Cognitive behavior therapy will be used as the foundational theory for Paul’s treatment. Paul’s distress is likely connected to a form of performance anxiety. Performance anxiety is common among musician, even at high levels of performance, where either the performance or (as in Paul’s case) future performance causes distress that is not reasonable considering the circumstances of the performance, the musician’s skill, or the amount of preparation the musician has had (Diaz, 2018). While there is room for Paul to improve as a violinist, he was undoubtedly one of the top violinists in his state and in the country to have gained admission to the conservatory. Paul has unhelpful thoughts about himself and performance that are causing him to undertake dysfunctional behaviors, such as skipping meals, and causing him anxiety. REBT has been shown to be effective for addressing anxiety in college students (Rothman, 2004).
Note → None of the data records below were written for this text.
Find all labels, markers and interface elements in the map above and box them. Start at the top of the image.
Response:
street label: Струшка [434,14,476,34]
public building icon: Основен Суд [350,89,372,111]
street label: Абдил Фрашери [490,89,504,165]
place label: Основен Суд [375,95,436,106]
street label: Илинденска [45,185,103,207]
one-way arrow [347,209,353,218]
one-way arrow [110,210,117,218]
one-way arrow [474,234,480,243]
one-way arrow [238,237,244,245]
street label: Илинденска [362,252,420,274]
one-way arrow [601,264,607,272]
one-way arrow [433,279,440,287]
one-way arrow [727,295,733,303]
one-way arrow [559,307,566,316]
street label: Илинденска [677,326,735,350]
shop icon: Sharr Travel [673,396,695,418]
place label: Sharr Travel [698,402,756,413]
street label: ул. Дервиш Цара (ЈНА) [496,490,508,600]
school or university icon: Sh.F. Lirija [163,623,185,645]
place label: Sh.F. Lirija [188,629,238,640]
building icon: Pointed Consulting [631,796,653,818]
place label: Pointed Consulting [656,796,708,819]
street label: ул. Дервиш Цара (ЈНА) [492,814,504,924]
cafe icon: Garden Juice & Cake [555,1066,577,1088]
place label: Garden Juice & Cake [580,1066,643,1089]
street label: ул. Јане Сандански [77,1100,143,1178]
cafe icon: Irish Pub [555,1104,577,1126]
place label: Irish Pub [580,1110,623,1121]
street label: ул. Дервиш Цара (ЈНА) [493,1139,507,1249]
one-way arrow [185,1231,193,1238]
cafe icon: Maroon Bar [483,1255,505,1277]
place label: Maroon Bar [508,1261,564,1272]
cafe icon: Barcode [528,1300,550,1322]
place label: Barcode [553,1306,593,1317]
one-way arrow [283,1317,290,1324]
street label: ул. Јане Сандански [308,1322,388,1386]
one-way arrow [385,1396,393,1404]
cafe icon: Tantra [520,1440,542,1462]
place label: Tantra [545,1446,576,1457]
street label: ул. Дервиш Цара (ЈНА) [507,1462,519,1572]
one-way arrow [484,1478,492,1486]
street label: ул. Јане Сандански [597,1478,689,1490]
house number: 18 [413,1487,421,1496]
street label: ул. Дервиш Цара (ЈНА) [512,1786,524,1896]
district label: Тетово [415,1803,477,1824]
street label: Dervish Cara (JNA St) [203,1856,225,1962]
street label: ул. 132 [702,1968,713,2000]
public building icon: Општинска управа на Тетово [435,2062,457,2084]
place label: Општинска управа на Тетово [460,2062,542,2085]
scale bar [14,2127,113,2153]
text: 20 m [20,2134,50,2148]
The A-B-C framework (identifying an activating event, client beliefs, consequence, disputing, and new effective philosophy) is a key part of REBT (Corey, 2017). In Paul’s case, the activating event would be placing last in orchestra and realizing he is the weakest player in his studio. The client belief would be that he should be one of the best violinists and needs to be in order to be fulfilled. The emotional and behavioral consequences are anxiety over his performance level and sacrificing health (skipping meals and sleep) in order to practice. The next step, disputing irrational beliefs, is a common part of REBT where Paul will be instructed to ask himself questions to dispute his negative beliefs (Corey, 2017). Paul will learn how to dispute his negative beliefs. Evidence can be presented, such as his admission to a prestigious studio and his all-state selections, that he is not a terrible violinist. He will also be challenged to dispute the idea that he must be the best violinist. An important part of REBT will be psychoeducational methods (which can increase Paul’s cooperation as he will understand the therapeutic process and be more trusting of it) and changing Paul’s language from absolutes, such as must, into preferences (Corey, 2017). Through the REBT process, Paul’s unhelpful beliefs will be replaced with new effective philosophies that can be maintained through homework between sessions (Corey, 2017).

Conclusion

The primary goals of Paul’s treatment will be to reduce his anxiety related to his performance level and to improve his physical health by getting him to stop skipping meals and sleep in order to practice. Combating anxiety will be done by both person-centered and CBT approaches, and REBT will be used to correct the unhelpful behaviors. An A-B-C framework will be used to change Paul’s faulty beliefs about what must happen into healthier beliefs in order to reduce unhealthy behavioral consequences.

It will be important to keep the negative stigma about counseling that Paul has inherited from both his family and his rural community. Paul’s mother is from Greece where the field of counseling is not as developed, so Paul and his family’s opinions of counseling could be stigmatized by that. Paul is also from a high SES family, which may have impacted how he views the importance of success. While unhelpful thought patterns should be addressed, special care must be taken to respect the worldview that Paul has regarding success and not impose the counselor’s own values regarding the matter on to Paul.